Find every line of the listing below where "pattern" appears, and copy it.

### Source material
========

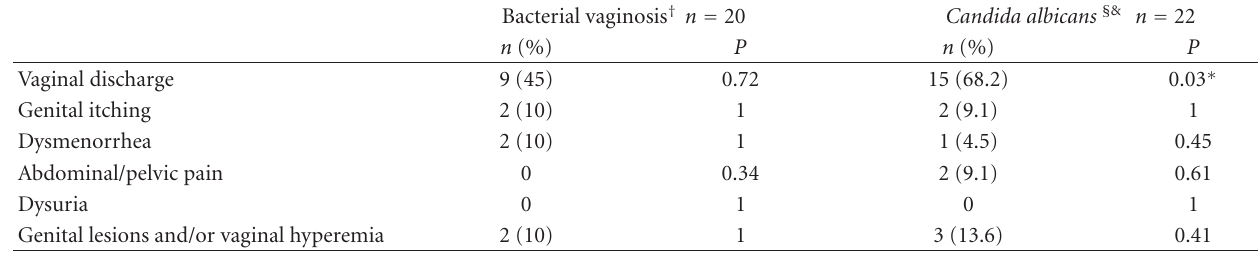
Table 2: Current genitourinary signs and symptoms of the study population, stratified by the diagnosis of bacterial vaginosis (BV) or genital Candida albicans infection ( n =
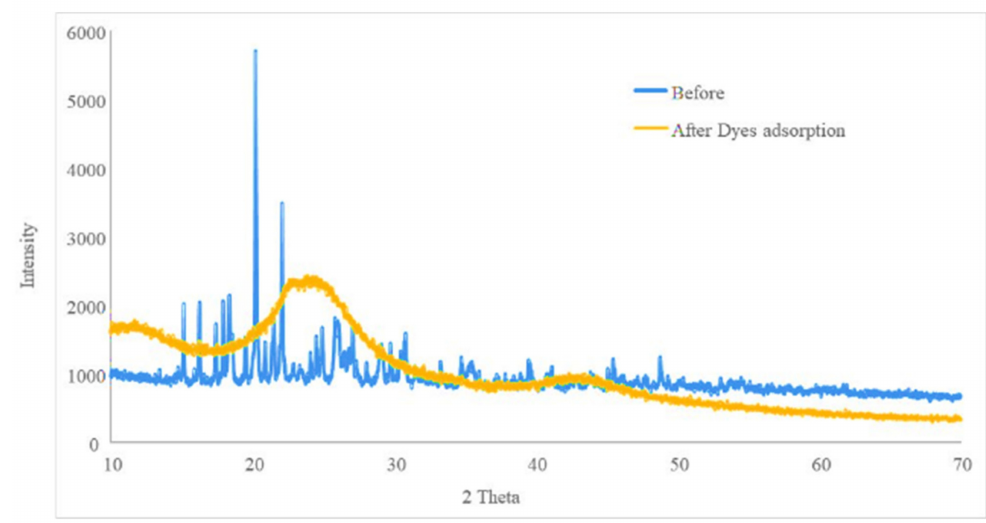
Figure 2. XRD pattern of the solid-phase extraction sorbent before and after the extraction.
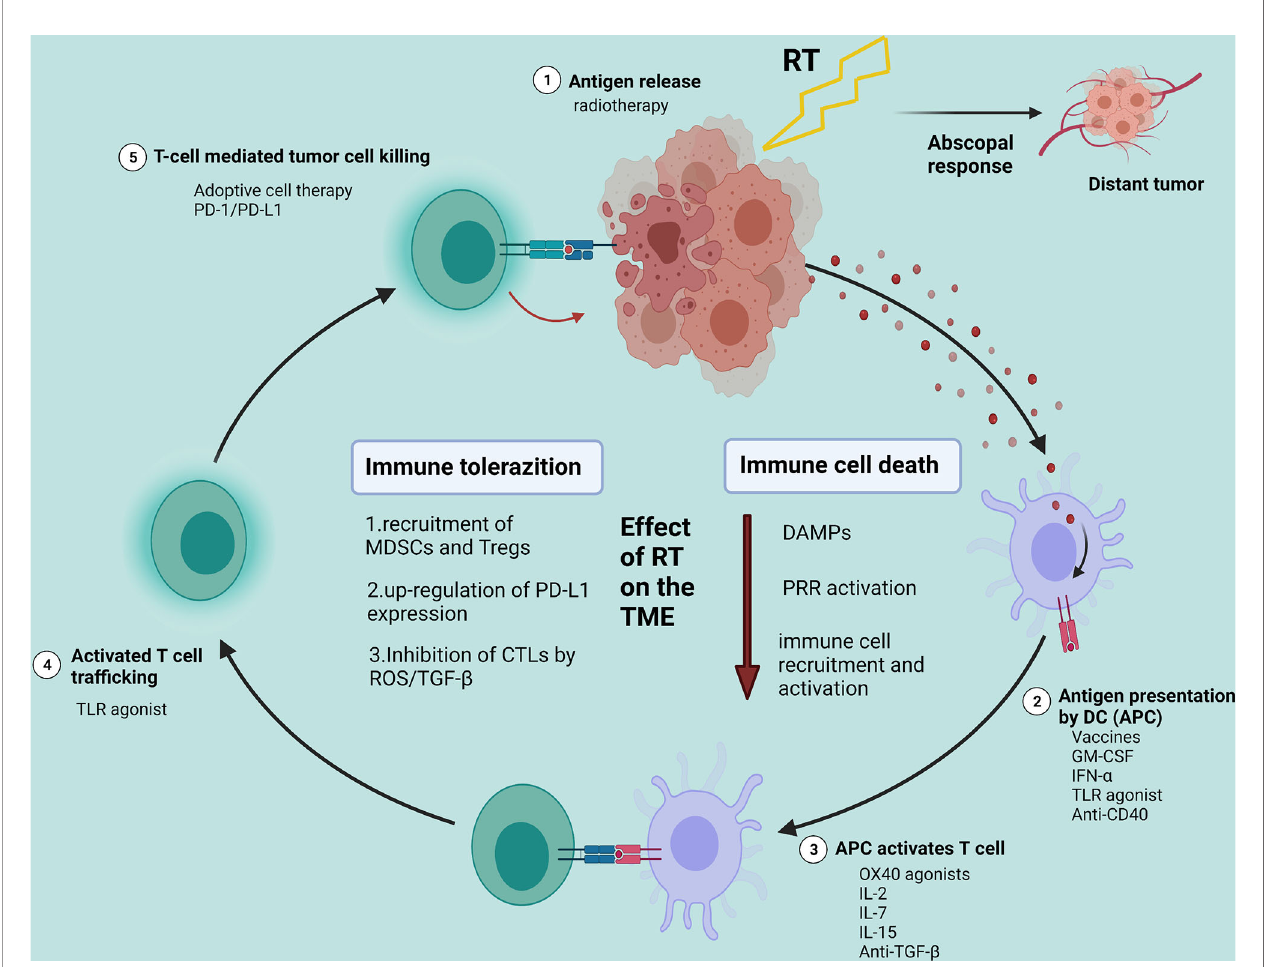
FIGURE 2 | Effects of radiotherapy on the tumor microenvironment and potential strategies for the combination of radiotherapy with different immunotherapies. Created with BioRender.com. RT, radiotherapy; DAMPs, damage-associated molecular patterns; PRR, pattern recognition receptor; TME, tumor microenvironment; MDSCs, myeloid-derived suppressor cells; Tregs, T-regulatory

========

### Reply to the exercise
Figure 2. XRD pattern of the solid-phase extraction sorbent before and after the extraction.
FIGURE 2 | Effects of radiotherapy on the tumor microenvironment and potential strategies for the combination of radiotherapy with different immunotherapies. Created with BioRender.com. RT, radiotherapy; DAMPs, damage-associated molecular patterns; PRR, pattern recognition receptor; TME, tumor microenvironment; MDSCs, myeloid-derived suppressor cells; Tregs, T-regulatory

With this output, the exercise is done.